But life as a miner was almost no life at all, and the history of mining is as dark as the energy source they dug for. It was virtually a prison for the crime of being impoverished as many poor families sent their patriarchs to dig for money, and they wouldn’t go back home for months to years at a time. Many times, they never came back at all. A miner in the old days worked seven days a week, ate and slept in the filthy conditions he worked in and rested only when he needed his strength to mine some more. Safety regulations and workers’ rights wouldn’t be acknowledged for decades to come and management, at best, couldn’t be trusted. When you put all that together, you have a recipe for disaster as unfocused, weak and sloppy men make mistakes that cost lives.

A mine is just about the purest darkness there is in the mountains, and so nearly every abandoned one that can be found is rumored to be haunted from top to bottom with the souls of dead miners who never made it back out. One of those is known simply as The Cavern Near Plant #5 in Georgia, which has reports of several spirits wandering around the tunnels and surrounding hills.
··········
* _Explore the material_:
1: In the passage on old-time mining and haunted mines, how many days a week did a miner in the old days work?
2: Carry the passage on old-time mining and haunted mines forward from its final sentence.

* _Recorded data_:
··········
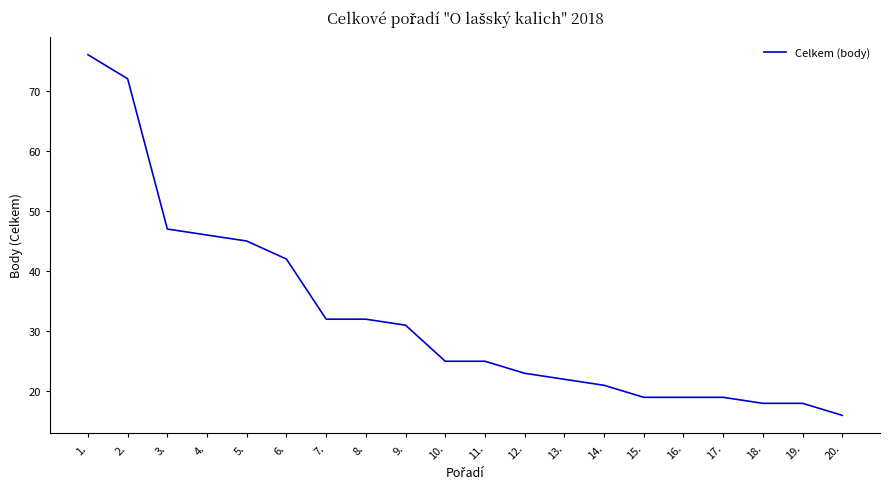

What is the ratio of the value at 4. to the value at 17.?

2.4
··········
* _Results for the exercise_:
1: Seven days a week.

2:
One story recounts two mine workers who were working on a dozer very deep inside the mine. As they took a break, they saw a man coming towards them wearing a very different set of clothes than the rest of the men. He passed them and seemingly went about his business. The two workers did not recognize him and went to their supervisor to ask who he was. When they described him, the supervisor became pale with a wild look on his face. He knew the man they were describing… he had been crushed to death more than thirty years before.

Another rumor is that the deepest tunnel in the mine, one that had been closed off for years due to a cave-in, is haunted by the spirit of a worker who was killed when the rock came crashing down. Sounds of someone tapping against the rock from the inside reverberate throughout the tunnel walls and remind the men why even the bravest and toughest of them refuse to ever go down there.

A much stranger report happened outside The Cavern one night to a miner’s wife. This miner worked a shift so late that his lunch whistle went off at 2:00AM. His wife often got up with him and prepared his lunch, but this particular night he was in a hurry and accidentally left his lunch behind. His wife then drove up the mountain to deliver it to him, and as she got closer to the entrance, she started to feel very scared without knowing why… until she got to the top of the road, over the railroad tracks, and looked into the valley below. The entire area beneath her was enshrouded by a green mist that twisted, turned and warped itself. It looked like a large cluster of spirits.

The details of this particularly disturbing account end there, but it would beg the following questions – was that a congregation of those who had died inside the plant, or was it a different entity altogether that could be fueling the disturbances in the area? Ghosts roaming around the mountains are quite common occurrences in folklore, but to come across a whole shroud of them covering the entire lowland is a different story altogether that no good can come from.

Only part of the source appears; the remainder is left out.